Unabashedly on the progressive side of most Catholic debates, McBrien advocated the ordination of women priests, an end to mandatory celibacy for priests, moral approval of artificial birth control, and decentralization of power in the church. In so doing, he helped to define the battle lines within Catholicism over the legacy of the Second Vatican Council (1962-65).
He was a former president of the Catholic Theological Society of America and former chair of the theology department at the University of Notre Dame. To fans both inside and outside the theological guild, McBrien was a double icon. He lifted the status of Catholic theology, and American Catholic theology in particular, by his media visibility and literary accomplishment. He also cheered the liberal wing of the church by lending intellectual heft to its reading of Vatican II.
"No Catholic theologian in the United States has made a larger contribution to the reception of Vatican II than Richard P. McBrien," said theologian Fr. Charles E. Curran, Elizabeth Scurlock University Professor of Human Values at Southern Methodist University in Dallas.
St. Joseph Sr.

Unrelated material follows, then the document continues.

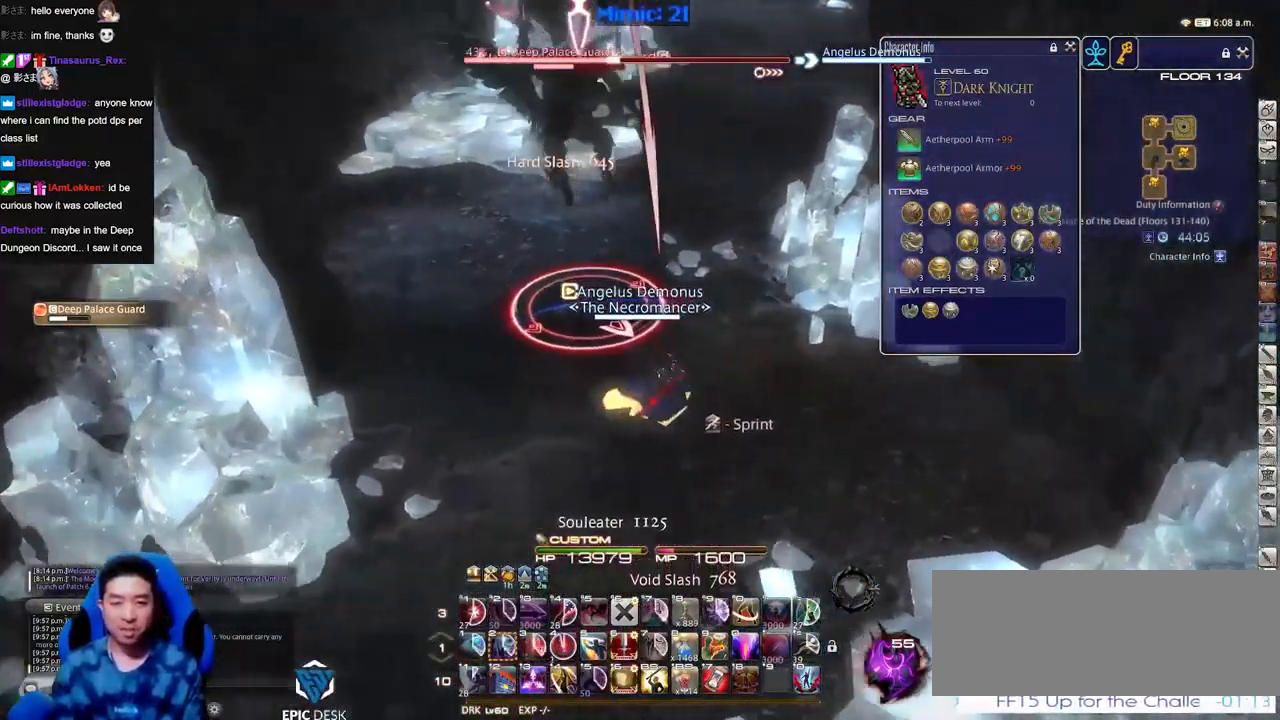
{"keys": ["a"], "events": [[33, "p", "up"], [166, "d", "up"], [216, "a", "down"], [350, "rbracket", "down"], [450, "minus", "down"], [483, "minus", "up"], [483, "rbracket", "up"]]}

Elizabeth Johnson, professor of theology at Fordham University in New York, echoed that view. Both Curran and Johnson spoke in conjunction with a 2012 Notre Dame ceremony honoring McBrien for 30 years of service.
"His love of the church and his knowledge of its history, both sinful and graced, led a whole generation to a greater critical appreciation of what it means to be Catholic," Johnson said. "His insights have pierced the fog of pretense and at times outright deception to bring a modicum of transparency to the exercise of power."
Notre Dame President Holy Cross Fr. John I. Jenkins called McBrien "a leading theologian and commentator on the Catholic church” in a statement released Jan. 26. “While often controversial, his work came from a deep love of and hope for the Church. We pray for eternal rest for his soul,” Jenkins said.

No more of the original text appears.